◆ **What the task requires**
Look for the line containing "Peer support is" in the records below. Then output it and all the lines that follow, exactly and without any others.

◆ **Data records**
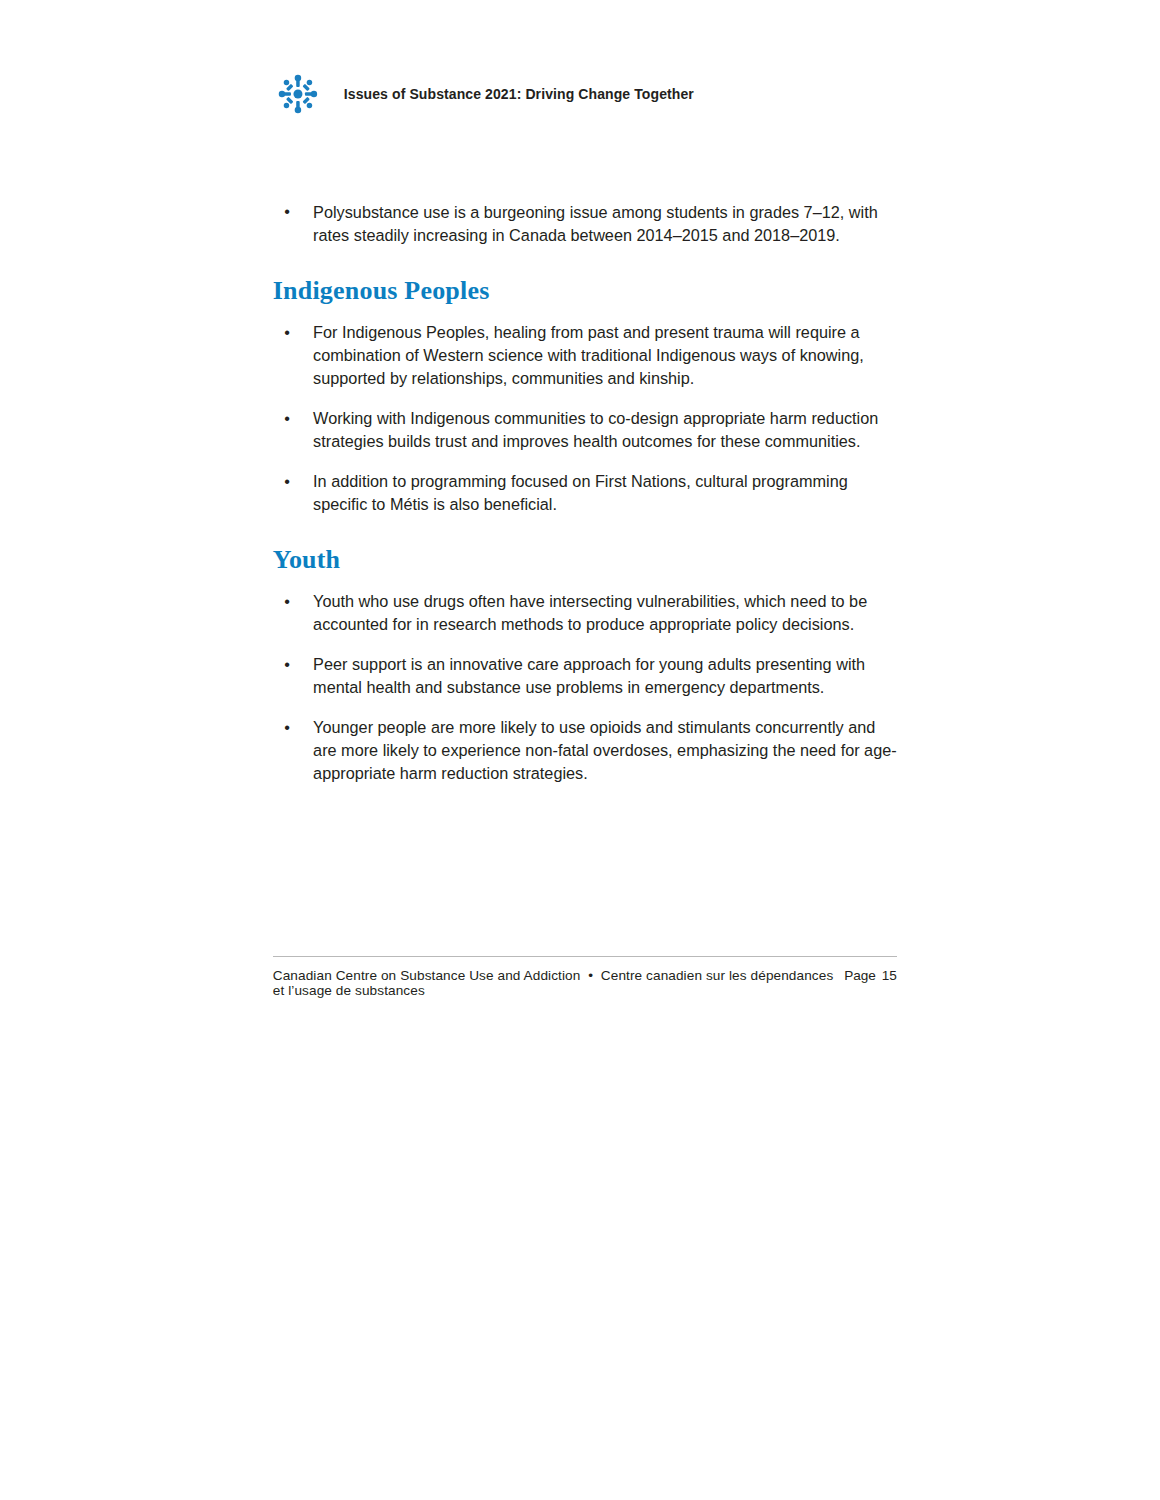Issues of Substance 2021: Driving Change Together
Polysubstance use is a burgeoning issue among students in grades 7–12, with rates steadily increasing in Canada between 2014–2015 and 2018–2019.
Indigenous Peoples
For Indigenous Peoples, healing from past and present trauma will require a combination of Western science with traditional Indigenous ways of knowing, supported by relationships, communities and kinship.
Working with Indigenous communities to co-design appropriate harm reduction strategies builds trust and improves health outcomes for these communities.
In addition to programming focused on First Nations, cultural programming specific to Métis is also beneficial.
Youth
Youth who use drugs often have intersecting vulnerabilities, which need to be accounted for in research methods to produce appropriate policy decisions.
Peer support is an innovative care approach for young adults presenting with mental health and substance use problems in emergency departments.
Younger people are more likely to use opioids and stimulants concurrently and are more likely to experience non-fatal overdoses, emphasizing the need for age-appropriate harm reduction strategies.
Canadian Centre on Substance Use and Addiction • Centre canadien sur les dépendances et l’usage de substances
Page15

◆ **Your response**
Peer support is an innovative care approach for young adults presenting with mental health and substance use problems in emergency departments.
Younger people are more likely to use opioids and stimulants concurrently and are more likely to experience non-fatal overdoses, emphasizing the need for age-appropriate harm reduction strategies.
Canadian Centre on Substance Use and Addiction • Centre canadien sur les dépendances et l’usage de substances
Page15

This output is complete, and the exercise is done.